The EU imports about 40% of its honey consumption, making it the world's second largest importer after the United States.

The survey by the European Commission's research service and the European Anti-Fraud Office (OLAF), published on Thursday, shows that out of 320 samples recently checked in sixteen member states, around 46% are strongly suspected of derogating from EU rules. This is much higher than the 14% recorded in the last study in 2015-1017.

In detail, 74% of the 89 honeys from China were considered suspicious, as were almost all honeys imported from Turkey (14 out of 15).

All 10 honeys entered by the United Kingdom are considered non-compliant, "probably due to blends of honey produced elsewhere before re-export". Ukrainian, Mexican and Brazilian honeys are also pinned.

The main fraudulent technique is the addition of sugar syrups (from rice, wheat or beet) to lower the price, but the report also mentions the use of additives and colours or the falsification of traceability information.

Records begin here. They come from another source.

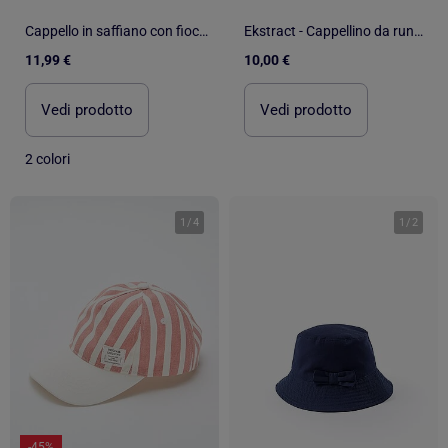
Cappello in saffiano con fiocco
Ekstract - Cappellino da running con visiera morbida
11,99 €
10,00 €
Vedi prodotto
Vedi prodotto
2 colori
1
/
4
1
/
2
-45%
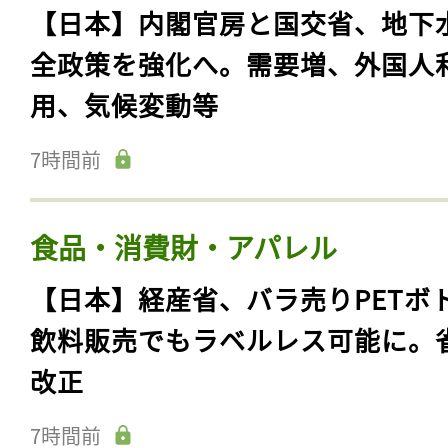
【日本】内閣官房と国交省、地下
全政策を強化へ。需要増、外国人
用、気候変動等
7時間前
食品・消費財・アパレル
【日本】経産省、バラ売りPETボ
飲料販売でもラベルレス可能に。
改正
7時間前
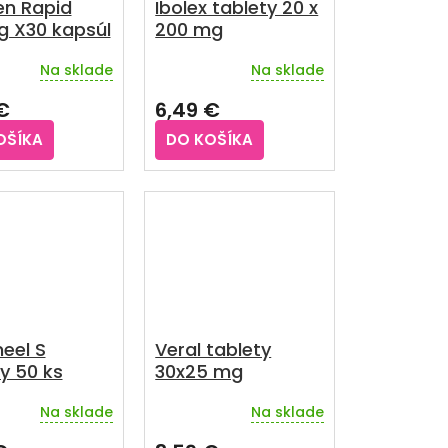
en Rapid
Ibolex tablety 20 x
 X30 kapsúl
200 mg
Na sklade
Na sklade
rné
Priemerné
enie
hodnotenie
€
6,49 €
u
produktu
je
OŠÍKA
DO KOŠÍKA
3,9
z
5
iek.
hviezdičiek.
eel S
Veral tablety
y 50 ks
30x25 mg
Na sklade
Na sklade
rné
enie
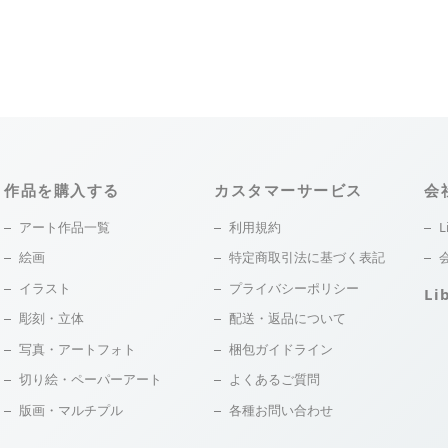
作品を購入する
カスタマーサービス
会
アート作品一覧
利用規約
L
絵画
特定商取引法に基づく表記
イラスト
プライバシーポリシー
Li
彫刻・立体
配送・返品について
写真・アートフォト
梱包ガイドライン
切り絵・ペーパーアート
よくあるご質問
版画・マルチプル
各種お問い合わせ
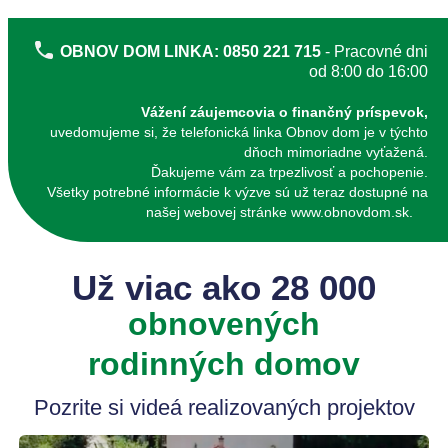
OBNOV DOM LINKA: 0850 221 715
- Pracovné dni
od 8:00 do 16:00
Vážení záujemcovia o finančný príspevok,
uvedomujeme si, že telefonická linka Obnov dom je v týchto
dňoch mimoriadne vyťažená.
Ďakujeme vám za trpezlivosť a pochopenie.
Všetky potrebné informácie k výzve sú už teraz dostupné na
našej webovej stránke www.obnovdom.sk.
Už viac ako 28 000
obnovených
rodinných domov
Pozrite si videá realizovaných projektov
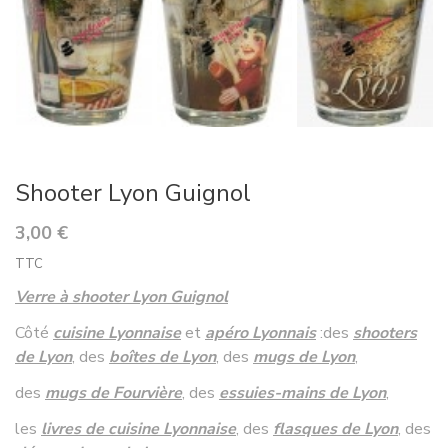
Shooter Lyon Guignol
3,00 €
TTC
Verre à shooter Lyon Guignol
Côté
cuisine Lyonnaise
et
apéro Lyonnais
:
des
shooters
de Lyon
, des
boîtes de Lyon
, des
mugs de Lyon
,
des
mugs de Fourvière
, des
essuies-mains de Lyon
,
les
livres de cuisine Lyonnaise
,
des
flasques de Lyon
, des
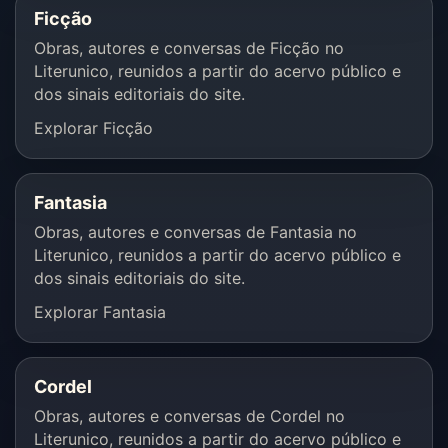
Ficção
Obras, autores e conversas de Ficção no
Literunico, reunidos a partir do acervo público e
dos sinais editoriais do site.
Explorar Ficção
Fantasia
Obras, autores e conversas de Fantasia no
Literunico, reunidos a partir do acervo público e
dos sinais editoriais do site.
Explorar Fantasia
Cordel
Obras, autores e conversas de Cordel no
Literunico, reunidos a partir do acervo público e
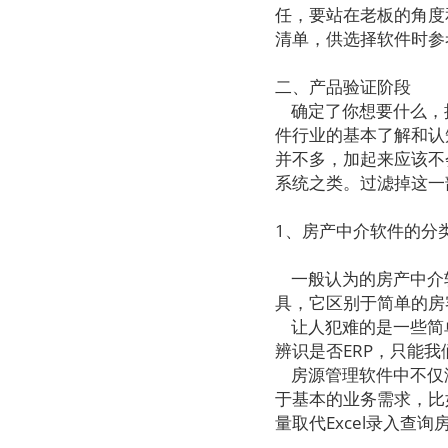
任，要站在老板的角度
清单，供选择软件时参
二、产品验证阶段
确定了你想要什么，
件行业的基本了解和认
并不多，加起来应该不
系统之类。过滤掉这一
1、房产中介软件的分
一般认为的房产中介软
具，它区别于简单的房
让人犯难的是一些简
辨识是否ERP，只能
房源管理软件中不仅没
于基本的业务需求，比
量取代Excel录入查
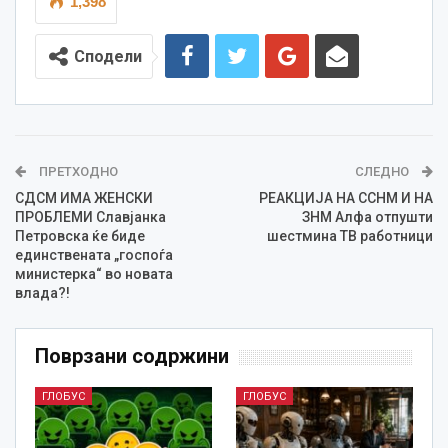
1,398
Сподели
ПРЕТХОДНО
СЛЕДНО
СДСМ ИМА ЖЕНСКИ
РЕАКЦИЈА НА ССНМ И НА
ПРОБЛЕМИ Славјанка
ЗНМ Алфа отпушти
Петровска ќе биде
шестмина ТВ работници
единствената „госпоѓа
министерка“ во новата
влада?!
Поврзани содржини
ГЛОБУС
ГЛОБУС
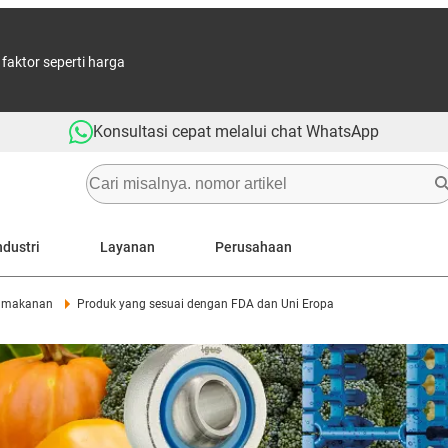
aktor seperti harga
Konsultasi cepat melalui chat WhatsApp
ndustri
Layanan
Perusahaan
i makanan
Produk yang sesuai dengan FDA dan Uni Eropa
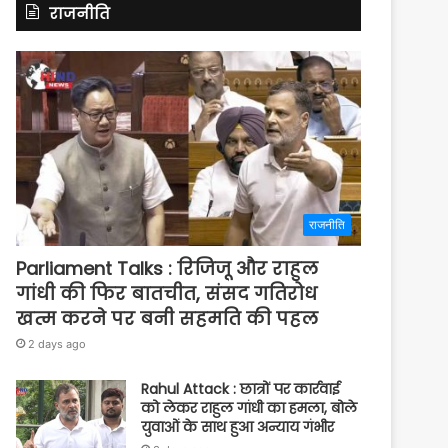
राजनीति
राजनीति
Parliament Talks : रिजिजू और राहुल
गांधी की फिर बातचीत, संसद गतिरोध
खत्म करने पर बनी सहमति की पहल
2 days ago
Rahul Attack : छात्रों पर कार्रवाई
को लेकर राहुल गांधी का हमला, बोले
युवाओं के साथ हुआ अन्याय गंभीर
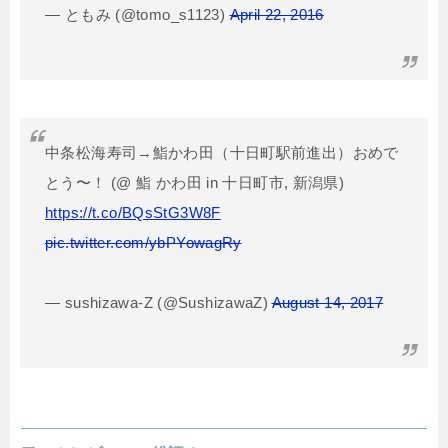
— ともみ (@tomo_s1123)
April 22, 2016
中条松海寿司→鮨かわ田（十日町駅前進出）おめで
とう〜！ (@ 鮨 かわ田 in 十日町市, 新潟県)
https://t.co/BQsStG3W8F
pic.twitter.com/ybPYowagRy
— sushizawa-Z (@SushizawaZ)
August 14, 2017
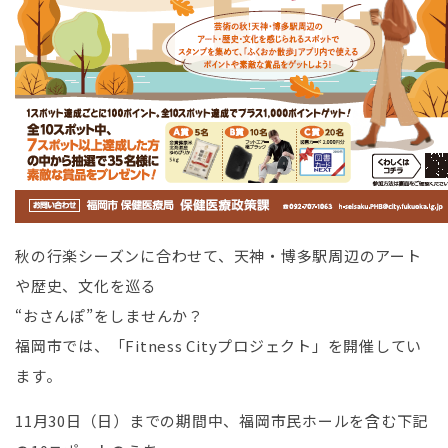
秋の行楽シーズンに合わせて、天神・博多駅周辺のアート
や歴史、文化を巡る
“おさんぽ”をしませんか？
福岡市では、「Fitness Cityプロジェクト」を開催してい
ます。
11月30日（日）までの期間中、福岡市民ホールを含む下記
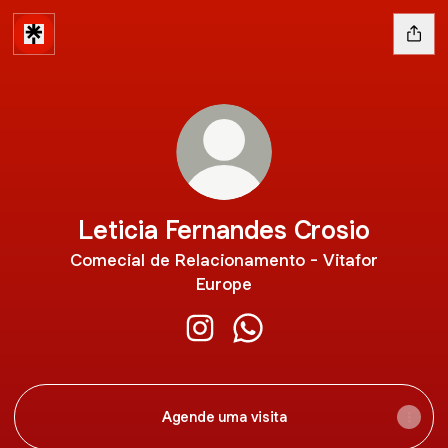
Leticia Fernandes Crosio
Comecial de Relacionamento - Vitafor
Europe
Leticia Fernandes Crosio Instag
Leticia Fernandes Crosio
Agende uma visita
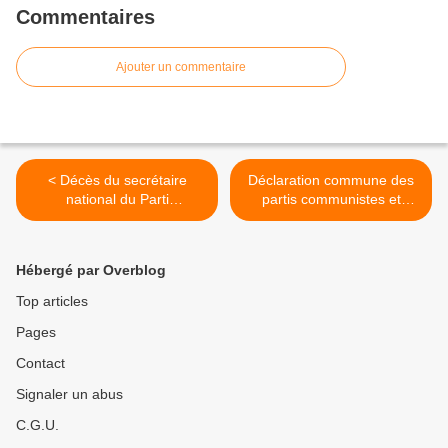
Commentaires
Ajouter un commentaire
< Décès du secrétaire
Déclaration commune des
national du Parti
partis communistes et
communiste du Québec
ouvriers du monde entier :
(PCQ-PCC) - Déclaration
"L'Occupation, c'est la
du Parti communiste du
Terreur ; l'Annexion, c'est
Hébergé par Overblog
Canada (PCC)
l'Apartheid ! >
Top articles
Pages
Contact
Signaler un abus
C.G.U.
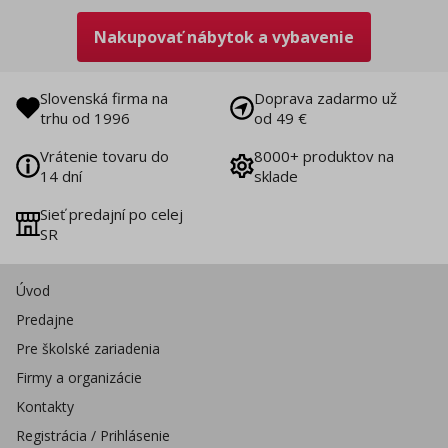
Nakupovať nábytok a vybavenie
Slovenská firma na
Doprava zadarmo už
trhu od 1996
od 49 €
Vrátenie tovaru do
8000+ produktov na
14 dní
sklade
Sieť predajní po celej
SR
Úvod
Predajne
Pre školské zariadenia
Firmy a organizácie
Kontakty
Registrácia / Prihlásenie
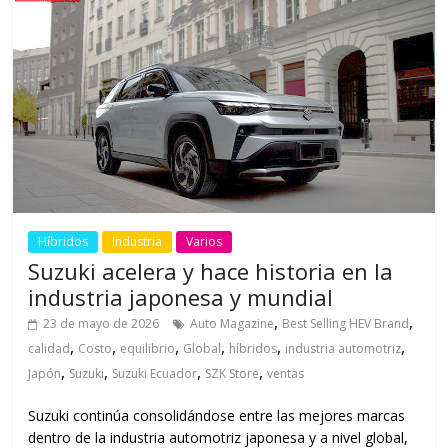
Híbridos
Industria
Varios
Suzuki acelera y hace historia en la
industria japonesa y mundial
,
,
23 de mayo de 2026
Auto Magazine
Best Selling HEV Brand
,
,
,
,
,
,
calidad
Costo
equilibrio
Global
híbridos
industria automotriz
,
,
,
,
Japón
Suzuki
Suzuki Ecuador
SZK Store
ventas
Suzuki continúa consolidándose entre las mejores marcas
dentro de la industria automotriz japonesa y a nivel global,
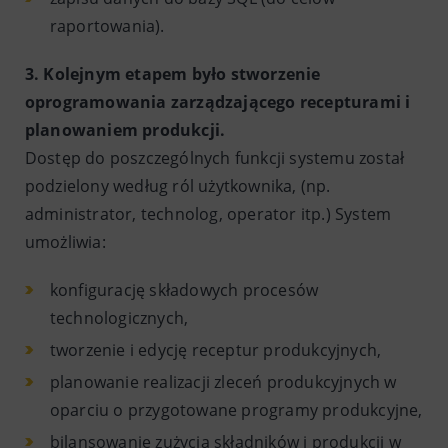
raportowania).
3. Kolejnym etapem było stworzenie
oprogramowania zarządzającego recepturami i
planowaniem produkcji.
Dostęp do poszczególnych funkcji systemu został
podzielony według ról użytkownika, (np.
administrator, technolog, operator itp.) System
umożliwia:
konfigurację składowych procesów
technologicznych,
tworzenie i edycję receptur produkcyjnych,
planowanie realizacji zleceń produkcyjnych w
oparciu o przygotowane programy produkcyjne,
bilansowanie zużycia składników i produkcji w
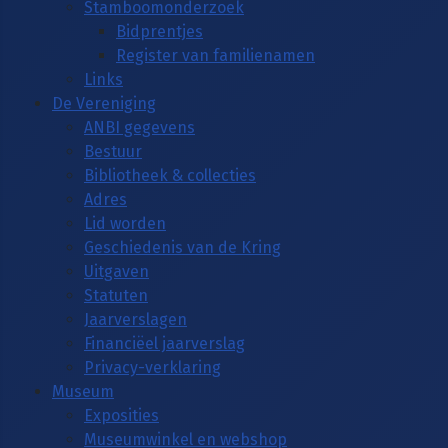
Stamboomonderzoek
Bidprentjes
Register van familienamen
Links
De Vereniging
ANBI gegevens
Bestuur
Bibliotheek & collecties
Adres
Lid worden
Geschiedenis van de Kring
Uitgaven
Statuten
Jaarverslagen
Financiëel jaarverslag
Privacy-verklaring
Museum
Exposities
Museumwinkel en webshop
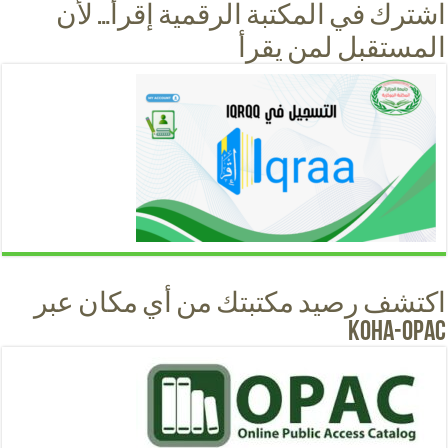
اشترك في المكتبة الرقمية إقرأ… لأن
المستقبل لمن يقرأ
اكتشف رصيد مكتبتك من أي مكان عبر
KOHA-OPAC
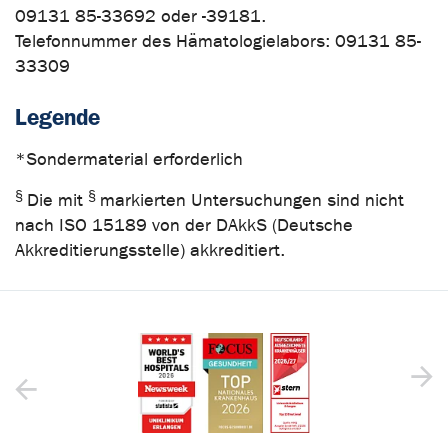
09131 85-33692 oder -39181.
Telefonnummer des Hämatologielabors: 09131 85-
33309
Legende
*Sondermaterial erforderlich
§
§
Die mit
markierten Untersuchungen sind nicht
nach ISO 15189 von der DAkkS (Deutsche
Akkreditierungsstelle) akkreditiert.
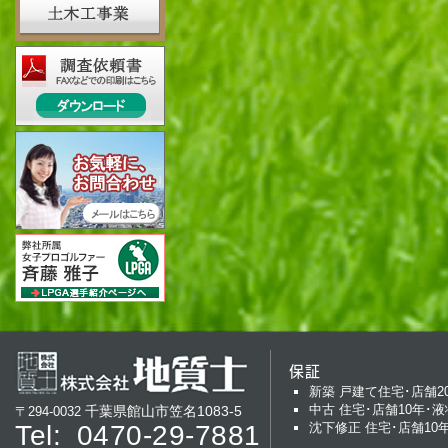
保証
新築 戸建て住宅･店舗2
中古 住宅･店舗10年･液
千葉県館山市笠名1083-5
〒294-0032
Tel:
0470-29-7881
沈下修正 住宅･店舗10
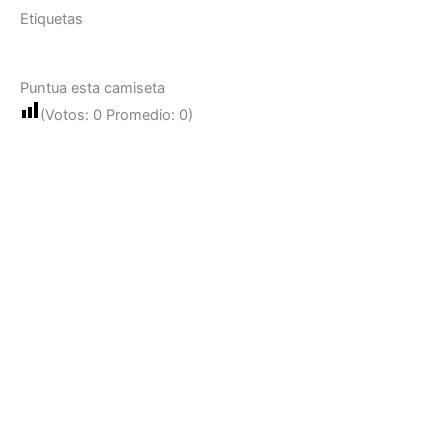
Etiquetas
Puntua esta camiseta
(Votos:
0
Promedio:
0
)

"Honey naturally contains sugars and, according to EU legislation, it must remain pure: there can be no water or cheap sugar syrups artificially added to increase the volume," recalls Olaf.

The average value of imported honey was thus 2.32 euros/kg in 2021, compared to a cost of 0.40-0.60 euros/kg for rice-based sugar syrups.

"If the risk to human health is low, such practices deceive consumers and disadvantage honest producers in the face of unfair competition," insists the anti-fraud gendarme.

"Unfair competition"

"This alarming result shows that the European market is a real sieve that allows fraudsters to sell their fake products," said consumer NGO Foodwatch.

These figures "shed light on this deception: the EU market flooded with +honey+ syrup base", abounds the powerful agricultural confederation Copa-Cogeca, pointing to the danger of an "annihilation" of European beekeeping at a time when honey bee populations are already falling.

The problem seems systemic: out of 123 honey exporters to Europe, 70 are suspected of having adulterated their products, and out of 95 European importers checked, two-thirds are involved in at least one suspect batch.

To date, "44 operators in the EU have been investigated and seven have been sanctioned," says Olaf.

Of the 21 samples taken in France, only 4 were "real honey". In Germany, which accounts for a third of European imports, half of the 32 samples taken were suspect.

Foodwatch calls for "means of control to match", "a harmonized methodology to detect fraud", and especially "to urgently correct the opacity" on the composition of honeys.

The situation alarms the Member States: in January, some twenty of them, including the France, asked the European Commission to tighten the transparency obligations in its expected revision of the existing 2001 regulation.

"The current rules put honey producers from a single country on an equal footing with producers of honey blends," said a statement drafted by Slovenia and supported by 19 other states, calling for changes to labelling rules to "provide more detailed information on the origin of honey" and "improve the profitability of the sector".

Copa-Cogeca proposes to make it mandatory on the labels of honey mixtures "the indication of the different countries of origin in descending order with the percentages", and calls for "systematic checks of imported consignments of honey".